**TASK REQUIREMENTS:** Print every item below without changing a single character.

**INPUT MATERIAL:**
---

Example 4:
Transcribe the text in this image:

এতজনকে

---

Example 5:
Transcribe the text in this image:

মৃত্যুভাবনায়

**SOLUTION TO THIS TASK:**
---

Example 4:
Transcribe the text in this image:

এতজনকে

---

Example 5:
Transcribe the text in this image:

মৃত্যুভাবনায়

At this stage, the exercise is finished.